▽
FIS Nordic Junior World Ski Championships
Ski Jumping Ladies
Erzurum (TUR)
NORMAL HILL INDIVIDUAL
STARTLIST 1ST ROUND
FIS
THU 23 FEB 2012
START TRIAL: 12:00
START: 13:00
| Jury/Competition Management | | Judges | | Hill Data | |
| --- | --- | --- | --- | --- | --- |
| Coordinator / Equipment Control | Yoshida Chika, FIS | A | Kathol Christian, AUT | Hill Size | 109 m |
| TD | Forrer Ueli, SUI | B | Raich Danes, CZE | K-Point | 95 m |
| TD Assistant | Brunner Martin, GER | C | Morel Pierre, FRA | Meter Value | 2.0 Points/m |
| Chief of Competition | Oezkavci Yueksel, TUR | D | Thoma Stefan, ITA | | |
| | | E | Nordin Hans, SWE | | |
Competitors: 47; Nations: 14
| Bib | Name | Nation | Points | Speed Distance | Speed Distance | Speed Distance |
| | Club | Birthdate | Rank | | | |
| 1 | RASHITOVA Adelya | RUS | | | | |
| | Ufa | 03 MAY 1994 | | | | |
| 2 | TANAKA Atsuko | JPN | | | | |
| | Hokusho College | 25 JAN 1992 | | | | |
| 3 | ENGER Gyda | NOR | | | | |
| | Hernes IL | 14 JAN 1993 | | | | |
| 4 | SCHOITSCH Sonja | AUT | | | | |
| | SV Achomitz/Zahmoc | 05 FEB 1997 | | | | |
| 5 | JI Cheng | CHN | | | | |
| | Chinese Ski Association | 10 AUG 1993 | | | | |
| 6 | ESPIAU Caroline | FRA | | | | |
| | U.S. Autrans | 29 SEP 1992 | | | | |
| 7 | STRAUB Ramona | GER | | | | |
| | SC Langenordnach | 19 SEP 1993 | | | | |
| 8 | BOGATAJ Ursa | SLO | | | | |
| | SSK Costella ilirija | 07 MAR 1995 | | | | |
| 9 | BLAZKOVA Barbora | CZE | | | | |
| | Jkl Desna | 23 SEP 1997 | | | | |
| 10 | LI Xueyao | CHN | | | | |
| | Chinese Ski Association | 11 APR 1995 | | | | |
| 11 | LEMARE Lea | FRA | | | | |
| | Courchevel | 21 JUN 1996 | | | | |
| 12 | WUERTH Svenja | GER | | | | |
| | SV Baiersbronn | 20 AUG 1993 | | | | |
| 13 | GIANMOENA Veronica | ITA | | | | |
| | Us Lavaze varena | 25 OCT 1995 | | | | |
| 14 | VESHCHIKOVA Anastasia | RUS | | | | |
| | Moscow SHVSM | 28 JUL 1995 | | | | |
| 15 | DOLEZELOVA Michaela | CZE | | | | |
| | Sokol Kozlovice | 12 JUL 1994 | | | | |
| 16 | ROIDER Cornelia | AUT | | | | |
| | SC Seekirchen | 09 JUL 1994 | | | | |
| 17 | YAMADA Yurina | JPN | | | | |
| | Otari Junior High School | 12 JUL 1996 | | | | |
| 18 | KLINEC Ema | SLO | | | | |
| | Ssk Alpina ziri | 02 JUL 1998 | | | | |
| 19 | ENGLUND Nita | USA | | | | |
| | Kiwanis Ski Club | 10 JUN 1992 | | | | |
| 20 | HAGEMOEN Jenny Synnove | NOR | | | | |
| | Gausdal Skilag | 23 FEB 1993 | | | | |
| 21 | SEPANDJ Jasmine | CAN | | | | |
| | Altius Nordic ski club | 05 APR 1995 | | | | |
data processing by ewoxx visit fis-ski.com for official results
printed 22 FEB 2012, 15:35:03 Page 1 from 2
△
* Aim of the task *
Every entry is to be repeated exactly as it stands.

* Solution below *
FIS Nordic Junior World Ski Championships
Ski Jumping Ladies
Erzurum (TUR)
NORMAL HILL INDIVIDUAL
STARTLIST 1ST ROUND
FIS
THU 23 FEB 2012
START TRIAL: 12:00
START: 13:00
| Jury/Competition Management | | Judges | | Hill Data | |
| --- | --- | --- | --- | --- | --- |
| Coordinator / Equipment Control | Yoshida Chika, FIS | A | Kathol Christian, AUT | Hill Size | 109 m |
| TD | Forrer Ueli, SUI | B | Raich Danes, CZE | K-Point | 95 m |
| TD Assistant | Brunner Martin, GER | C | Morel Pierre, FRA | Meter Value | 2.0 Points/m |
| Chief of Competition | Oezkavci Yueksel, TUR | D | Thoma Stefan, ITA | | |
| | | E | Nordin Hans, SWE | | |
Competitors: 47; Nations: 14
| Bib | Name | Nation | Points | Speed Distance | Speed Distance | Speed Distance |
| | Club | Birthdate | Rank | | | |
| 1 | RASHITOVA Adelya | RUS | | | | |
| | Ufa | 03 MAY 1994 | | | | |
| 2 | TANAKA Atsuko | JPN | | | | |
| | Hokusho College | 25 JAN 1992 | | | | |
| 3 | ENGER Gyda | NOR | | | | |
| | Hernes IL | 14 JAN 1993 | | | | |
| 4 | SCHOITSCH Sonja | AUT | | | | |
| | SV Achomitz/Zahmoc | 05 FEB 1997 | | | | |
| 5 | JI Cheng | CHN | | | | |
| | Chinese Ski Association | 10 AUG 1993 | | | | |
| 6 | ESPIAU Caroline | FRA | | | | |
| | U.S. Autrans | 29 SEP 1992 | | | | |
| 7 | STRAUB Ramona | GER | | | | |
| | SC Langenordnach | 19 SEP 1993 | | | | |
| 8 | BOGATAJ Ursa | SLO | | | | |
| | SSK Costella ilirija | 07 MAR 1995 | | | | |
| 9 | BLAZKOVA Barbora | CZE | | | | |
| | Jkl Desna | 23 SEP 1997 | | | | |
| 10 | LI Xueyao | CHN | | | | |
| | Chinese Ski Association | 11 APR 1995 | | | | |
| 11 | LEMARE Lea | FRA | | | | |
| | Courchevel | 21 JUN 1996 | | | | |
| 12 | WUERTH Svenja | GER | | | | |
| | SV Baiersbronn | 20 AUG 1993 | | | | |
| 13 | GIANMOENA Veronica | ITA | | | | |
| | Us Lavaze varena | 25 OCT 1995 | | | | |
| 14 | VESHCHIKOVA Anastasia | RUS | | | | |
| | Moscow SHVSM | 28 JUL 1995 | | | | |
| 15 | DOLEZELOVA Michaela | CZE | | | | |
| | Sokol Kozlovice | 12 JUL 1994 | | | | |
| 16 | ROIDER Cornelia | AUT | | | | |
| | SC Seekirchen | 09 JUL 1994 | | | | |
| 17 | YAMADA Yurina | JPN | | | | |
| | Otari Junior High School | 12 JUL 1996 | | | | |
| 18 | KLINEC Ema | SLO | | | | |
| | Ssk Alpina ziri | 02 JUL 1998 | | | | |
| 19 | ENGLUND Nita | USA | | | | |
| | Kiwanis Ski Club | 10 JUN 1992 | | | | |
| 20 | HAGEMOEN Jenny Synnove | NOR | | | | |
| | Gausdal Skilag | 23 FEB 1993 | | | | |
| 21 | SEPANDJ Jasmine | CAN | | | | |
| | Altius Nordic ski club | 05 APR 1995 | | | | |
data processing by ewoxx visit fis-ski.com for official results
printed 22 FEB 2012, 15:35:03 Page 1 from 2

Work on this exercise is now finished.